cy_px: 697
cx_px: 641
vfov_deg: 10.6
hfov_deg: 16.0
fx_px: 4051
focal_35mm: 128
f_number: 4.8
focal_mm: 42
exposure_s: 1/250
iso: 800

—————

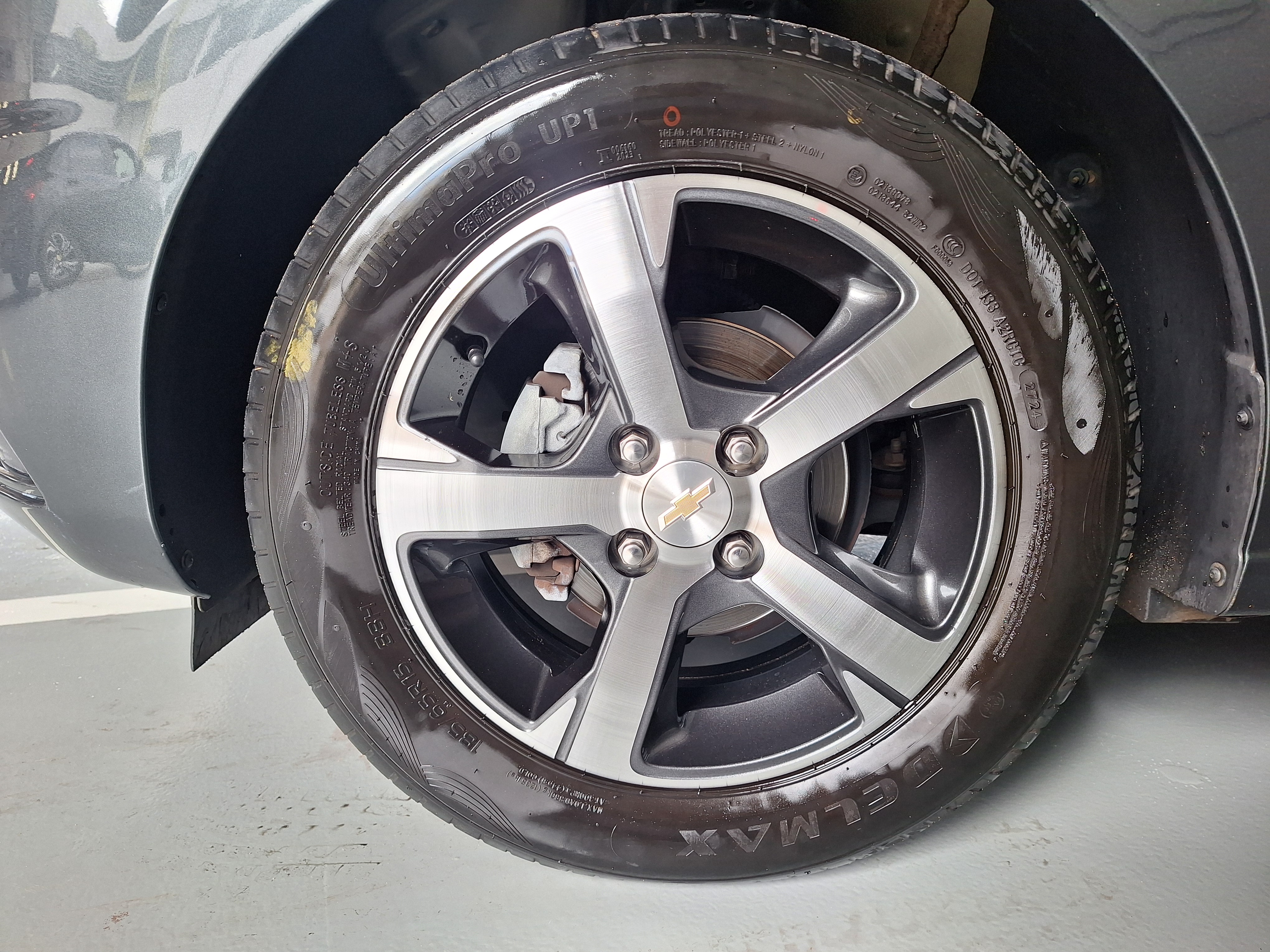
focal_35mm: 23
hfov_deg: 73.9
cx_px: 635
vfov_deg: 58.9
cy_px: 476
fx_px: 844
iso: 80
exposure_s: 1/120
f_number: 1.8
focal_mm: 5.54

—————

## Problem
Reproduce exactly the lines of the records above from the one with "vfov_deg: 58.9" to the one with "focal_mm: 5.54", both included, and leave out everything else.

## Written answer
vfov_deg: 58.9
cy_px: 476
fx_px: 844
iso: 80
exposure_s: 1/120
f_number: 1.8
focal_mm: 5.54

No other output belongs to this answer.